A virgin birth is a crazy idea because every other birth at that time was non-virginal. "But that's the whole point," Iannaccone said. "It's a miracle."

Is that all you need, Professor? Someone to tell you something amazing is happening? If I tell you I've seen those fairies Dawkins refers to, will you build altars at your garden? Will I be your new God?

If a miracle is by definition unprovable and supernatural, how can we possibly tell if it's a miracle? We can't, which makes them rationally useless.

4 comments:

Anonymous said...

Can you rephrase this? I don't think I understand the question. Why is it hard to know that something is a miracle -- if the impossible were to happen, it'd be a miracle, right?

Was his point that miracles prove themselves? I thought he was simply saying that because the claim of a virgin birth is made specifically *because* it is impossible, dismissing it as impossible is missing the point. Aren't those two different arguments?

David said...

He was responding to Caplan's criticism of believing in the virgin birth (all other births weren't by virgins). Iannaccone said (paraphrased) "That's the whole point; it's a miracle!"

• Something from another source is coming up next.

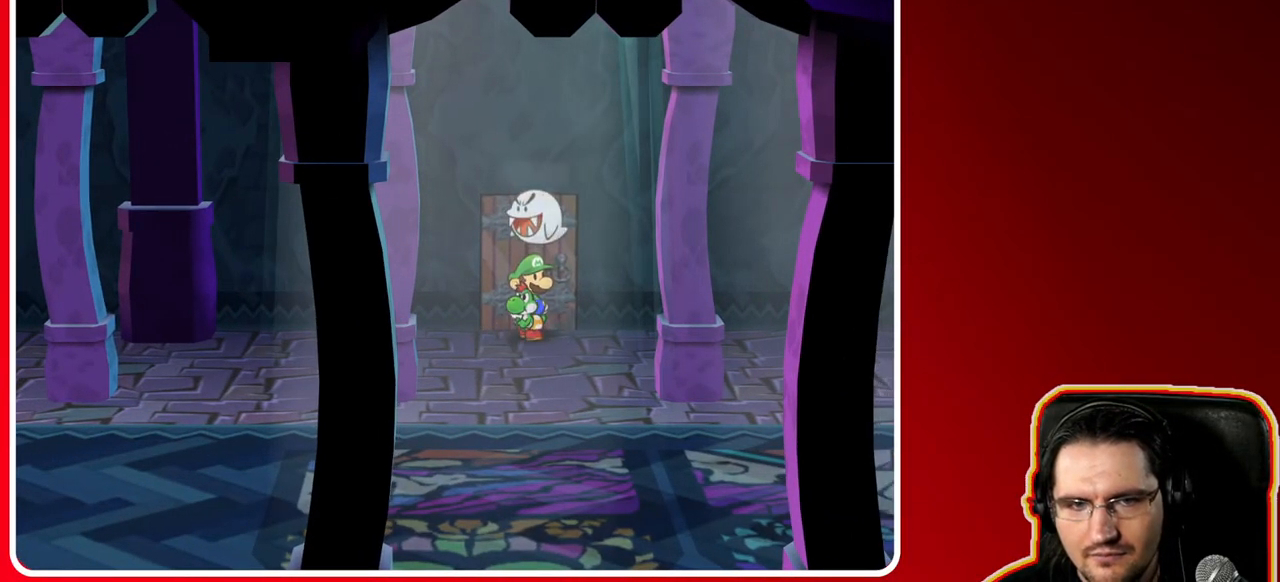
{"buttons": [], "left_stick": "center", "right_stick": "center", "events": [[200, "left_stick", "center"], [283, "A", "down"], [467, "A", "up"]]}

The logical extension, then, is if someone claims something impossible and justifies supernaturally, then anything's a miracle. From this perspective, the only real different between the crazy homeless guy and Bible stories are the number of people that believe them. Miracles prove themselves.

Also, just because the "impossible" happens doesn't mean it's supernatural. Science doesn't always get it right the first time. For a long time, everyone thought an atom was indivisible. That doesn't make an atomic bomb an instrument of God.

jeremy h. said...

Hey, this is the 3rd time (by my count) you've quoted Dawkins this week. What's going on?

David said...

It's because I discovered his entry on WikiQuote and realized how many great quotes he has.

For example, "...when two opposite points of view are expressed with equal intensity, the truth does not necessarily lie exactly halfway between them. It is possible for one side to be simply wrong."

Remind you of just about every free-market debate in college?